Here's what I don't understand:

  1. What does the VIRT column display actually? I understand that it's virtual memory, but on line 2 of the memory summary, I can see that there's 1052.0 avail Mem, while the processes in the VIRT column sum up to way more than that.
  2. How is there 1052.0 of available swap/virtual memory, while there's 0.0 total?
  3. How is there only 692.3 memory used, when the sum of the %MEM column is 88.6%? Shouldn't it be at least 1935 * 0.886 = 1714? It looks like I get close to that number if I add in the 1065.7 buff/cache to those 692.3, but what's the reason behind that?
  4. Why is the master process sleeping (as indicated by the S column)? Shouldn't at least it be running?

My main concern

The memory_limit setting in PHP ini is set to 256M. That should mean that each child process spawned by FPM could use up to that much memory, correct? If that's right and I have 35 child processes (as currently shown by top), then theoretically they could use (or attempt to use) up to 35 * 256 = 8960M memory. That's way more than the 1935M I have in total.
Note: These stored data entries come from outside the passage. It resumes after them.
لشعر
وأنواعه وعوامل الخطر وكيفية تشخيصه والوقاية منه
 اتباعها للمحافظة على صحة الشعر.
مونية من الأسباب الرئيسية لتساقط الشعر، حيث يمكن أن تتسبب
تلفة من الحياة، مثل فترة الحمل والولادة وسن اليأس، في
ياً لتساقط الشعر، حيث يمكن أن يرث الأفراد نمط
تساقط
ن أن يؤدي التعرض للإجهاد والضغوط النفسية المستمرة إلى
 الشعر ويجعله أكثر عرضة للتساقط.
Also, the total sum of memory in the RES column is 1749.6. In other words, the used memory is 1749/1935 = 90.38%. But that's when all processes are in a sleep state! If there's a spike in traffic and memory consumption suddenly goes up, that sounds disastrous.

I think about reducing the allowed memory from 256M to 128M and reducing pm.max_children from the default 50 to, say, 12. This way, the total possible memory consumption of PHP FPM would be 12 * 128 = 1536M, which will be within the actual available memory on the system. Does that make sense?


A few things to consider. Firstly, you see 692.3 used, but you also need to factor in 1065.7 buff/cache. If you sum the RES column it should align with the total of used and buff/cache. This is because buff/cache represents data used for those processes, and while not immediately available, should be available shortly.

As to memory_limit and pm.max_children: You can run the most resource hungry script in your app and measure its memory usage using a memory_get_peak_usage().

Take that value, add in some capacity for growth of your dataset, and now you have a realistic maximum memory needed per script. With that figure you can now estimate the pm.max_children your server can handle. Adjust this figure down to allow for other processes on your server.

You can also now set a more accurate memory_limit - but be aware breaching this value will cause your script to die. I find it often works best as a control to stop runaway scripts from killing your service, and set it higher than my most memory demanding scripts to allow for future, more complex jobs.

You should also check the fpm (pm.*) variables and adjust accordingly.